Enquanto outras polícias dispõem de ferramentas para desbloquear telas, a extração de dados de um telefone desligado é uma barreira técnica muito superior, que apenas a perícia da PF consegue transpor hoje.

 

Para realizar esse procedimento com segurança, os peritos utilizam o conceito de física conhecido como "Gaiola de Faraday". Trata-se de uma estrutura metálica (que pode ser uma caixa ou uma bolsa especial) que bloqueia a entrada e saída de ondas eletromagnéticas.

 

O procedimento é vital porque a extração precisa ser feita sem que o aparelho se conecte a nenhuma rede (Wi-Fi ou de dados móveis). Se o telefone entrasse em rede ao ser ligado, o conteúdo poderia ser apagado remotamente por quem detém o controle da conta. Dentro da "gaiola", os peritos manipulam o dispositivo isolado do mundo exterior, garantindo a integridade da prova.

 

Por que o pânico?

 

O temor em Brasília se justifica pelo perfil dos alvos e pela abrangência da perícia.
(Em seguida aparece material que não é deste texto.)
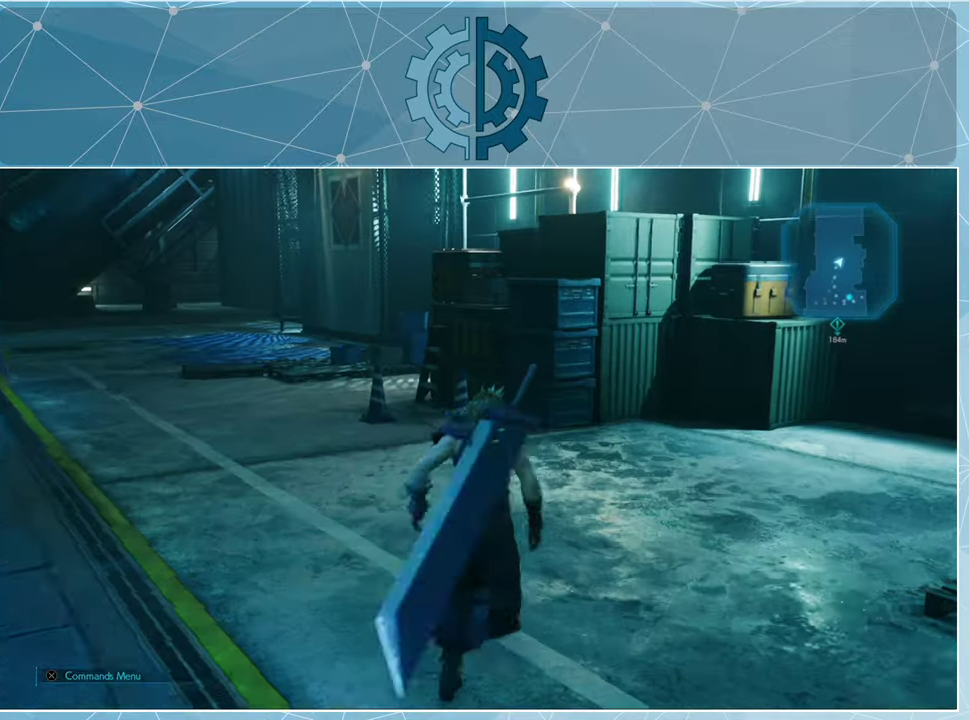
{"buttons": ["R1"], "left_stick": "up-left", "right_stick": "center", "events": [[100, "left_stick", "up-left"], [100, "right_stick", "center"]]}
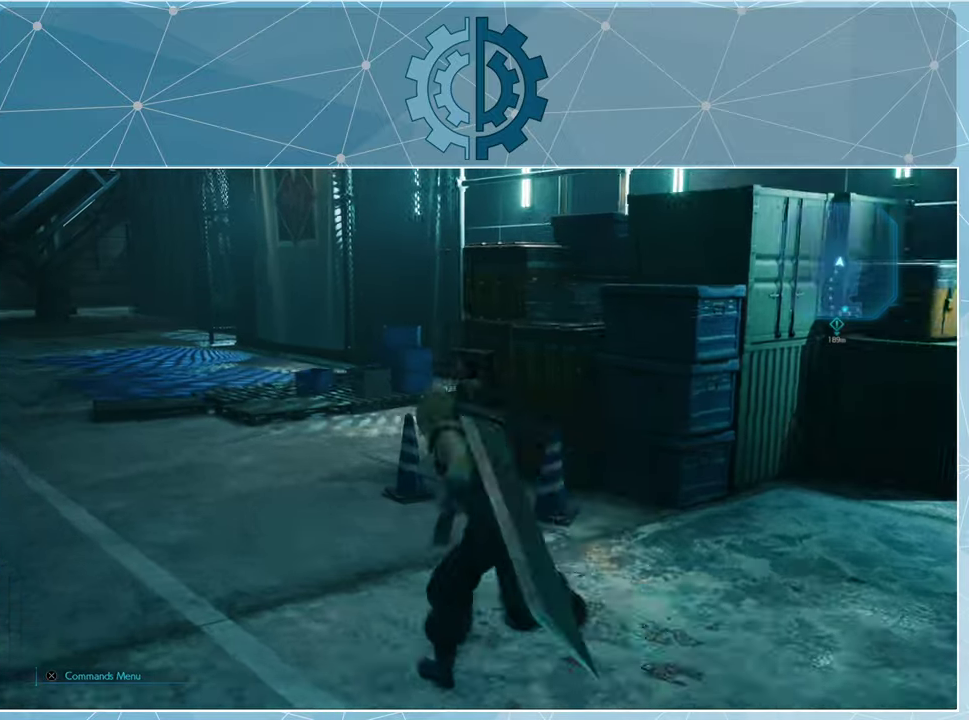
{"buttons": ["R1"], "left_stick": "up", "right_stick": "left", "events": [[433, "left_stick", "up"], [433, "right_stick", "left"]]}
Estão em posse da Justiça os telefones de Daniel Vorcaro (dono do Banco Master), de seu cunhado e do investidor Nelson Tanure — figuras com trânsito intenso no mundo político.

 

A tecnologia da PF não permite meio-termo: ou se extrai tudo, ou nada. Segundo a apuração do blog, os peritos "baixam" o conteúdo integral do dispositivo para depois analisá-lo. Isso significa que conversas, fotos, e-mails e registros antigos, mesmo que não relacionados diretamente ao caso, estarão expostos aos investigadores. É essa devassa total em aparelhos de figuras tão conectadas que explica o clima de terror na capital.